La nation inachevée : la jeunesse face à l’école et la police

Entretiens avec Sebastian Roché, mai-juin 2023

En 2022, le nombre record de 13 décès a été enregistré après des refus d’obtempérer lors de contrôles routiers en France. En cause, une modification de la loi en 2017 assouplissant les conditions dans lesquelles les forces de l’ordre peuvent utiliser leur arme. Elles sont désormais autorisées à tirer quand les occupants d’un véhicule «sont susceptibles de perpétrer, dans leur fuite, des atteintes à leur vie ou à leur intégrité physique ou à celles d’autrui». Des termes jugés trop flous par de nombreux juristes.

Entretien sur le site du journal Le Temps

La thèse principale développée dans l’ouvrage La nation inachevée, la jeunesse face à l’école et la police (Grasset, novembre 2022)  est que le sentiment d’appartenance à la nation ne repose ni sur l’exposé abstrait de la loi ni sur la contrainte, mais sur un attachement subjectif et une adhésion volontaire, issus dans les deux cas de l’expérience concrète des individus. Cette expérience se construit au quotidien dans la relation sensible avec les « agents de première ligne » de l’Etat que sont les enseignants et les policiers.

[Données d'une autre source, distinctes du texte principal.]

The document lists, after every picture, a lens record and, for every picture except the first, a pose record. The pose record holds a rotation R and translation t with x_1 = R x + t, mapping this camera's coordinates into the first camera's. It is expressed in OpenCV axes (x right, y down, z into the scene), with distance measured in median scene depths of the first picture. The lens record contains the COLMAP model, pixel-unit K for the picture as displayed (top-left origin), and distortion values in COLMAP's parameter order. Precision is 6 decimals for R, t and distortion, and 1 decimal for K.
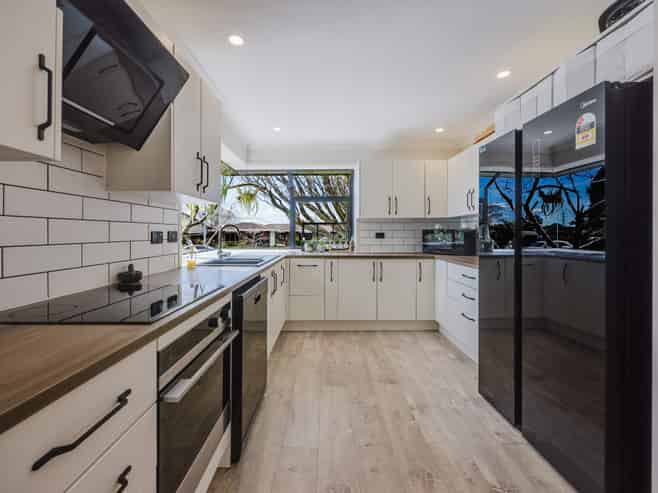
lens RADIAL K [[291.4, 0, 342.2], [0, 291.4, 242.4], [0, 0, 1]] dist [-0.002352, 0.000134]
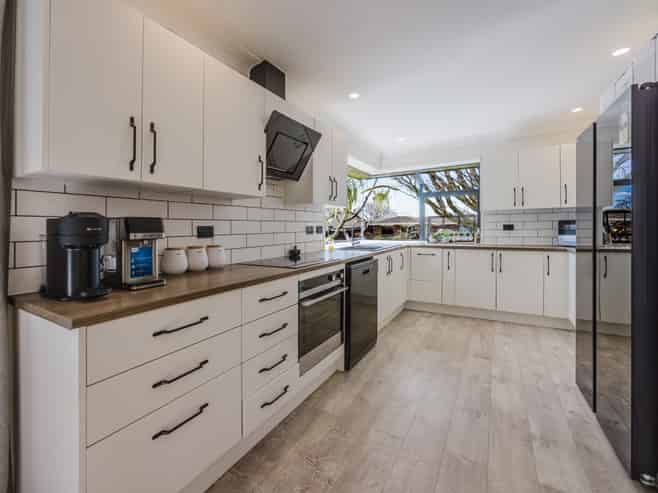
lens RADIAL K [[291.4, 0, 342.2], [0, 291.4, 242.4], [0, 0, 1]] dist [-0.002352, 0.000134]
pose [[0.871814, 0.013581, -0.489648, 0.167752], [-0.002088, 0.999709, 0.024012, 0.006234], [0.489832, -0.019912, 0.871590, -0.173952]]
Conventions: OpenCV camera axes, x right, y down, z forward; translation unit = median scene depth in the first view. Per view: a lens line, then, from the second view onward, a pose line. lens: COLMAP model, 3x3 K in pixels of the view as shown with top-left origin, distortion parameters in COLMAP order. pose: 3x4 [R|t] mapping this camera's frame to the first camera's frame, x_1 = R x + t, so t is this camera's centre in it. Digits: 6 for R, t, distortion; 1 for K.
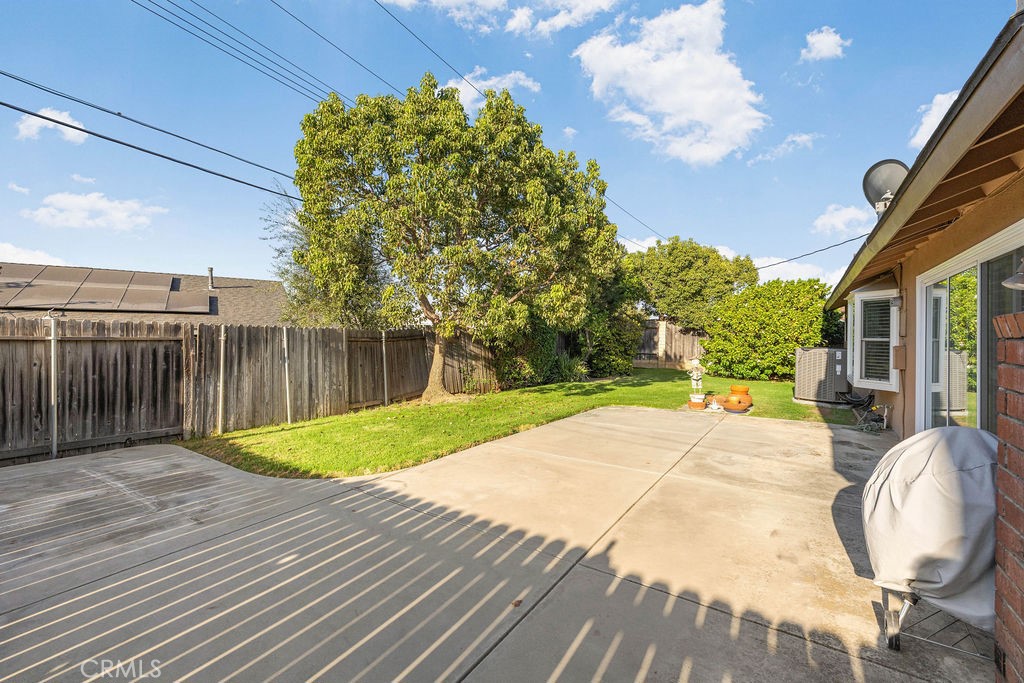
lens RADIAL K [[425.5, 0, 512.0], [0, 425.5, 345.0], [0, 0, 1]] dist [0.003087, 0.000186]
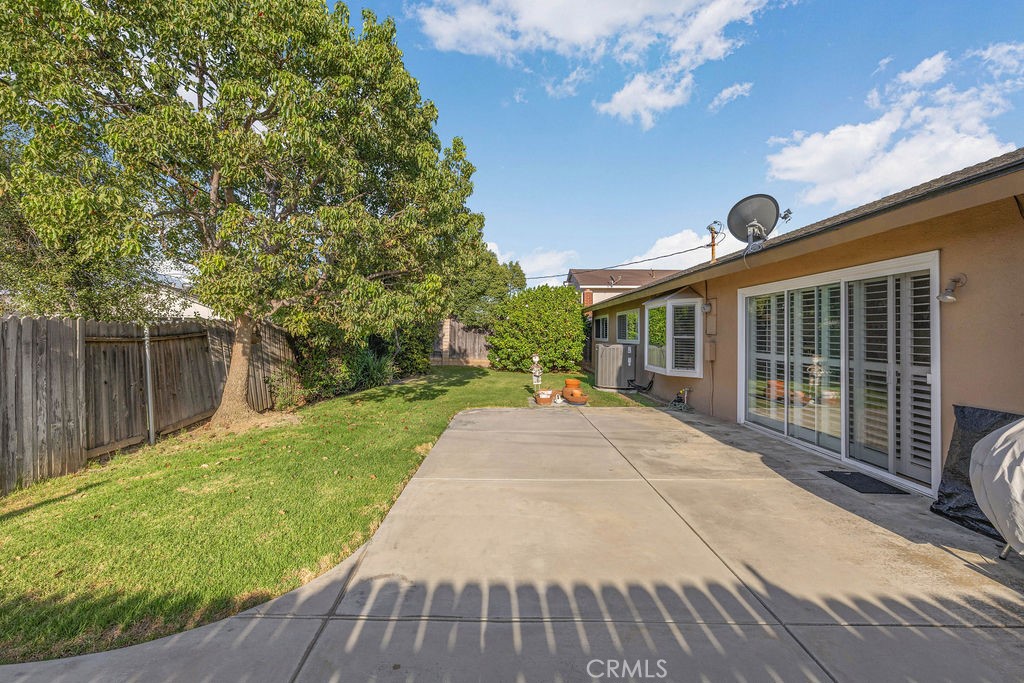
lens RADIAL K [[425.5, 0, 512.8], [0, 425.5, 337.8], [0, 0, 1]] dist [0.003087, 0.000186]
pose [[0.828985, -0.002836, 0.559263, -0.225817], [0.007534, 0.999953, -0.006097, -0.006660], [-0.559220, 0.009268, 0.828968, 0.195033]]
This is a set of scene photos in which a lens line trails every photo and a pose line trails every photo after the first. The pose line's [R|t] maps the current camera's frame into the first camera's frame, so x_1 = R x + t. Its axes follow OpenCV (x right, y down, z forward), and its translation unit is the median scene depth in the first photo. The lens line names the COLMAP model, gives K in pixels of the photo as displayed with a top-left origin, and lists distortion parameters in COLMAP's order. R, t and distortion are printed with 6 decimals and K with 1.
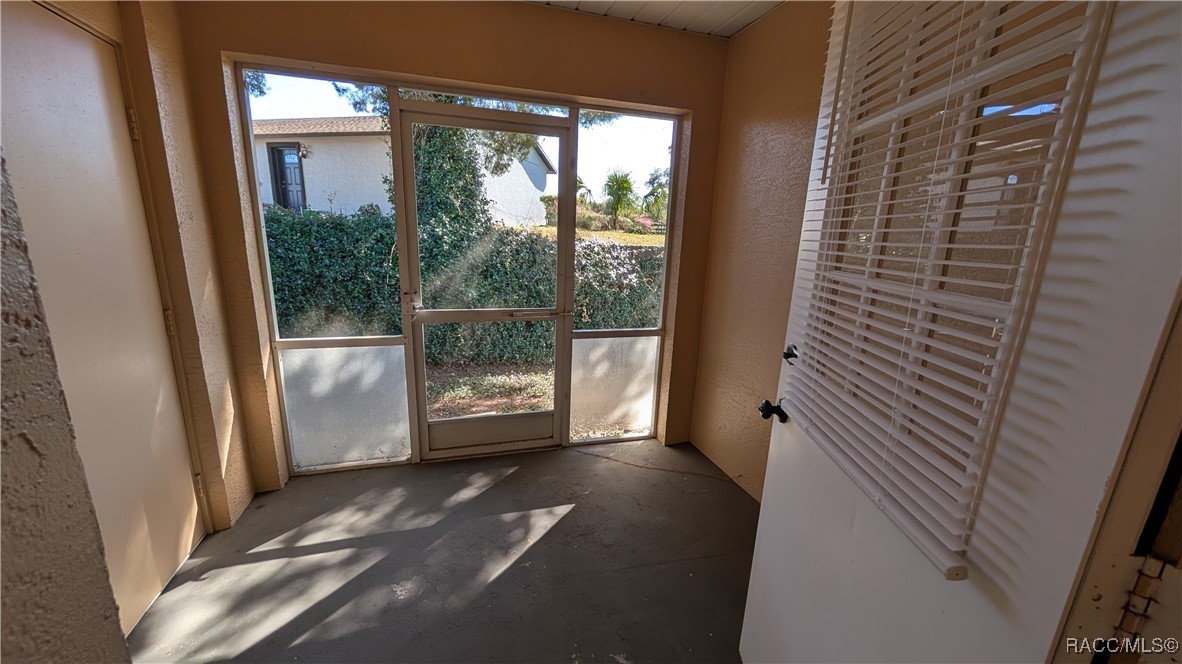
lens RADIAL K [[446.5, 0, 585.0], [0, 446.5, 336.7], [0, 0, 1]] dist [0.001006, 0.000098]
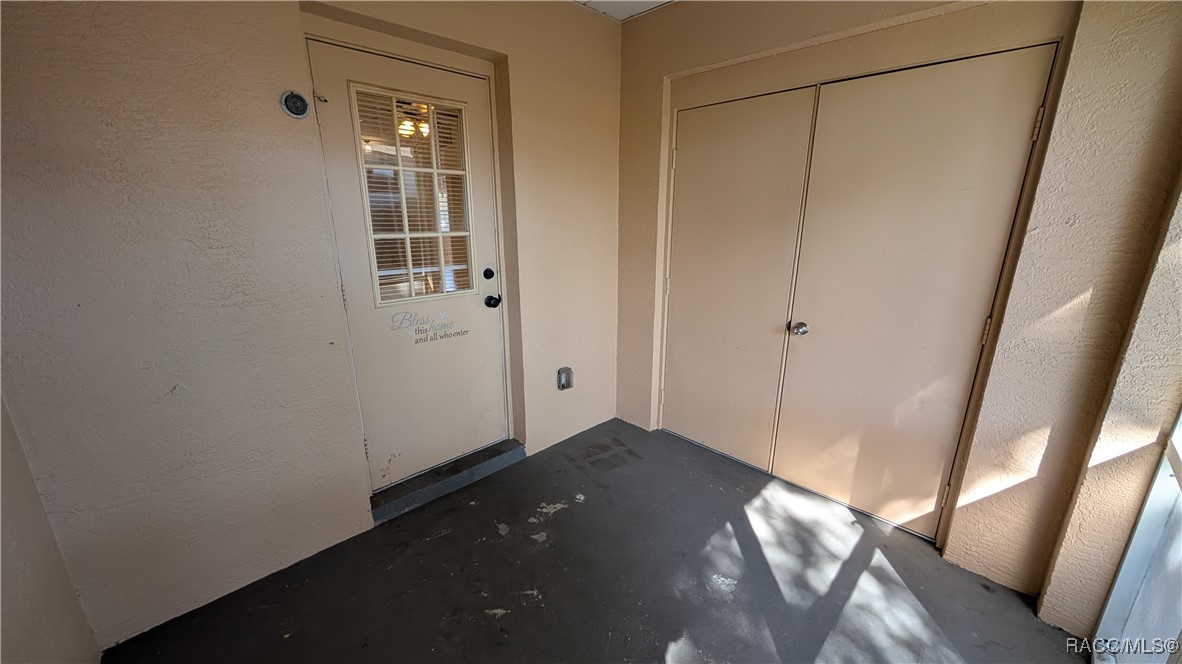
lens RADIAL K [[446.5, 0, 585.0], [0, 446.5, 336.7], [0, 0, 1]] dist [0.001006, 0.000098]
pose [[-0.887713, 0.091813, -0.451150, 0.267024], [-0.136609, 0.883255, 0.448551, -0.326323], [0.439663, 0.459816, -0.771534, 1.340394]]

Présentation sur le site des éditions Grasset

La relation entre citoyenneté et police est au centre de l’organisation de toute société démocratique. Or, la réponse au mouvement social contre la réforme des retraites a mis en lumière de nombreux débordements violents. Le 24 mars 2023, le Conseil de l’Europe s’est inquiété d’un « usage excessif de la force » par la police, tandis que la Ligue des Droits de l’Homme a accusé la police et les autorités françaises de mettre « à mal le droit de contestation des citoyens en faisant un usage disproportionné et dangereux de la force publique ».

Ces mises en garde s’ajoutent aux disputes, particulièrement politisées, sur la pertinence de la notion de « violences policières » pour décrire ces débordements. Quelle forme et quel niveau de violence sont acceptables dans une démocratie ? À partir de quel moment la relation entre citoyenneté et police prend-elle le risque d’être rompue ? Assiste-t-on à une évolution de la doctrine française du maintien de l’ordre ? Enfin, l’histoire contemporaine a montré que les « émeutes urbaines » ont toujours eu des incidents avec la police comme élément déclencheur, en France comme ailleurs dans le monde. Les abus de contrôle au faciès sur les populations issues de l’immigration ou perçues comme telles ont été empiriquement démontrés et objectivement mesurés. Cela signifie-t-il que les quartiers populaires et immigrés ont été l’avant-garde d’une relation conflictuelle avec la police, qui serait désormais appelée à être généralisée à l’ensemble de la population ?

Sebastian Roché est politologue spécialiste des questions de police, directeur de Recherche du CNRS et enseigne à Sciences-Po Grenoble.